Muchas personas hablaron, gente importante y gente de pueblo. Fue el momento en que se desataron las nostalgias, los recuerdos, los deseos.
Algunas hablaron del pasado, otras elogiaron el presente, las personas más ilusas reclamaron un equipo de pelota poderoso –como si los dirigentes tuvieran una varita mágica– y las más exigentes reclamaron apoyo para un vagón de tren que les llevara a las celebraciones del 500 aniversario. Mireya Luis, acompañada de un grupo de famosos atletas, expresó su disposición a apoyar con su experiencia los programas deportivos populares que se están implementando y donó tres pelotas originales de vóley con el mismo destino.

• Datos del ejercicio
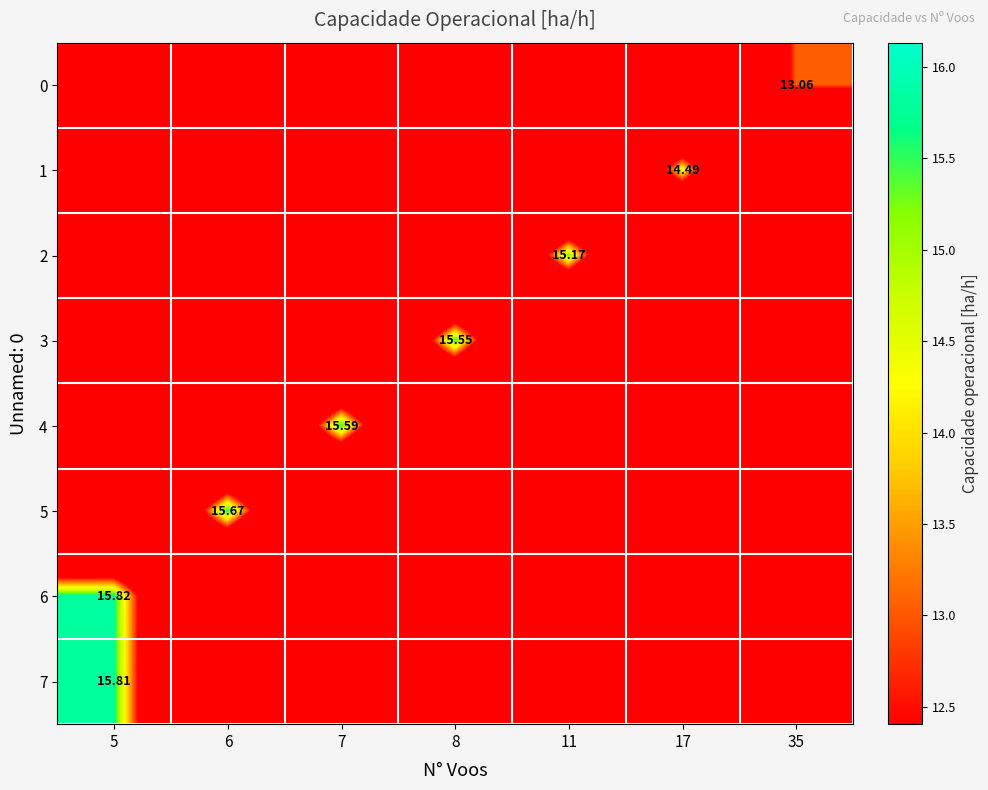

How many positive values does the row_3 series have?

1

• Qué hacer
Contesta con lo que dice el texto mostrado:
(a) ¿Qué reclamaron las personas más ilusas?
(b) ¿Para qué querían las más exigentes un vagón de tren?
(c) ¿Qué donó Mireya Luis?

• Resultado
(a) Un equipo de pelota poderoso.
(b) Para que les llevara a las celebraciones del 500 aniversario.
(c) Tres pelotas originales de vóley.